In 2006, with the bombing of the Askariya Shrine in Samarra, this fragile new social order was also destroyed. The more radical elements of the Mahdi Army, and Sunni groups in particular Tawhid & Jihad, among others, gained the perfect opportunity to push their agenda of ethnic warfare. 2006 and much of 2007 saw Iraq slipping ever closer to civil war. Ethnic cleansing appeared ever more likely, as did an all-out internecine conflict between Shi’a groups.

This was possible because of competing interests and the success of some at delegitimting the Iraqi state. Until recently a measure of calm had returned to Baghdad and much of Iraq. I would argue that this is due to several factors; the appeasement of Sunni groups via the establishment of the Awakening, providing military support to these groups to defeat more extreme groups, the appeasement of Muqtada al-Sadr, the confrontations last year with the extreme Shi’a elements, and lastly the hard line Prime Minister Maliki has appeared to take with the United States, in particulr regarding the Status of Forces Agreement (SOFA).

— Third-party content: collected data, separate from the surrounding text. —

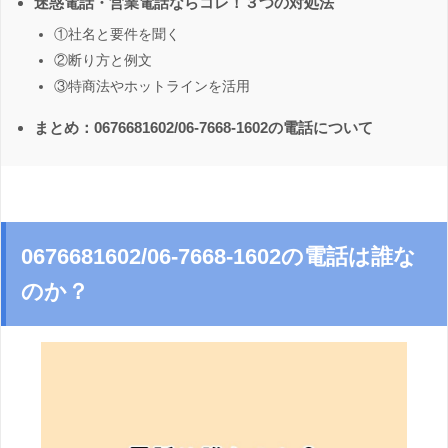
迷惑電話・営業電話ならコレ！３つの対処法
①社名と要件を聞く
②断り方と例文
③特商法やホットラインを活用
まとめ：0676681602/06-7668-1602の電話について
0676681602/06-7668-1602の電話は誰な
のか？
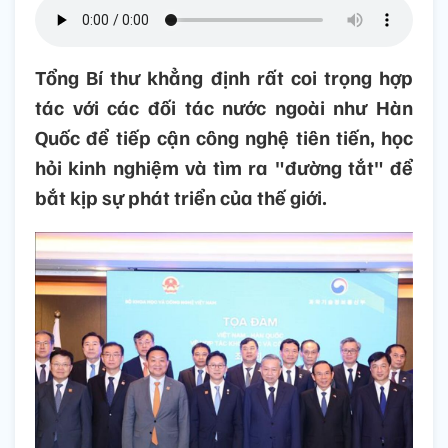
Tổng Bí thư khẳng định rất coi trọng hợp
tác với các đối tác nước ngoài như Hàn
Quốc để tiếp cận công nghệ tiên tiến, học
hỏi kinh nghiệm và tìm ra "đường tắt" để
bắt kịp sự phát triển của thế giới.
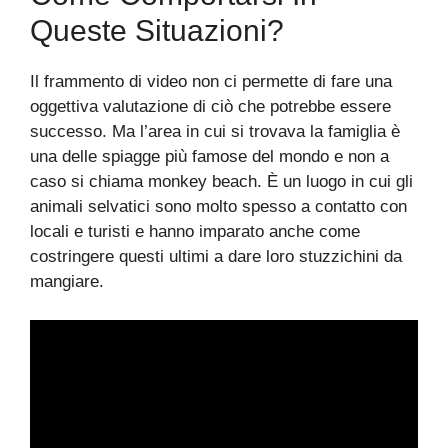
Queste Situazioni?
Il frammento di video non ci permette di fare una
oggettiva valutazione di ciò che potrebbe essere
successo. Ma l’area in cui si trovava la famiglia è
una delle spiagge più famose del mondo e non a
caso si chiama monkey beach. È un luogo in cui gli
animali selvatici sono molto spesso a contatto con
locali e turisti e hanno imparato anche come
costringere questi ultimi a dare loro stuzzichini da
mangiare.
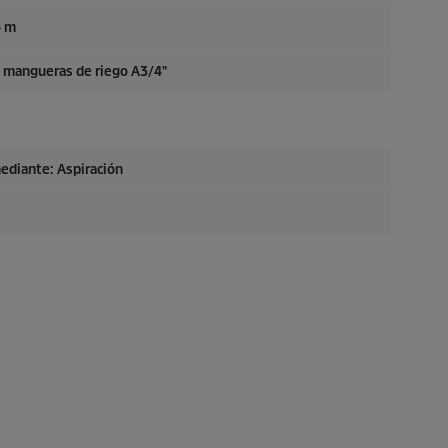
6 m
a mangueras de riego A3/4"
ediante: Aspiración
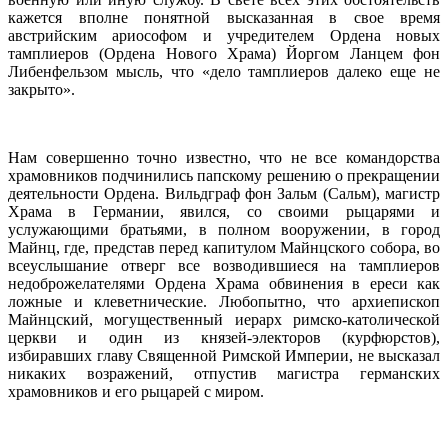
кажется вполне понятной высказанная в свое время
австрийским ариософом и учредителем Ордена новых
тамплиеров (Ордена Нового Храма) Йоргом Ланцем фон
Либенфельзом мысль, что «дело тамплиеров далеко еще не
закрыто».
Нам совершенно точно известно, что не все командорства
храмовников подчинились папскому решению о прекращении
деятельности Ордена. Вильдграф фон Зальм (Сальм), магистр
Храма в Германии, явился, со своими рыцарями и
услужающими братьями, в полном вооружении, в город
Майнц, где, представ перед капитулом Майнцского собора, во
всеуслышание отверг все возводившиеся на тамплиеров
недоброжелателями Ордена Храма обвинения в ереси как
ложные и клеветнические. Любопытно, что архиепископ
Майнцский, могущественный иерарх римско-католической
церкви и один из князей-электоров (курфюрстов),
избиравших главу Священной Римской Империи, не высказал
никаких возражений, отпустив магистра германских
храмовников и его рыцарей с миром.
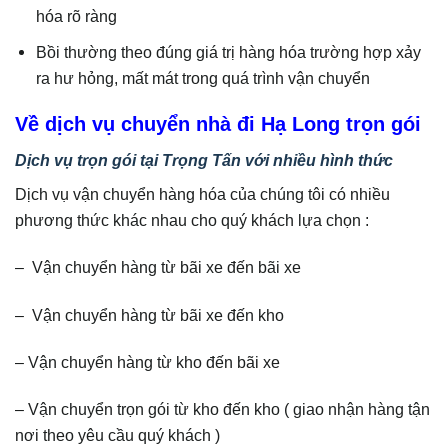
hóa rõ ràng
Bồi thường theo đúng giá trị hàng hóa trường hợp xảy
ra hư hỏng, mất mát trong quá trình vận chuyển
Về dịch vụ chuyển nhà đi Hạ Long trọn gói
Dịch vụ trọn gói tại Trọng Tấn với nhiều hình thức
Dịch vụ vận chuyển hàng hóa của chúng tôi có nhiều
phương thức khác nhau cho quý khách lựa chọn :
– Vận chuyển hàng từ bãi xe đến bãi xe
– Vận chuyển hàng từ bãi xe đến kho
– Vận chuyển hàng từ kho đến bãi xe
– Vận chuyển trọn gói từ kho đến kho ( giao nhận hàng tận
nơi theo yêu cầu quý khách )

Fortunately, the recent Iraqi experience provides many lessons for Iraqi, American, and international politicians alike. Demonstration of Iraqi sovereignty has done a great deal to build the confidence of Iraqi citizens in their nation. More needs to be done to demonstrate the control and reliability of Iraqi security forces to eliminate crime and gang activity.

However, no amount of sovereignty or security will succeed longterm without reconciliation amongst the citizenry of Iraq. Perhaps its time to examine more carefully the potential of an international reconciliation effort in Iraq?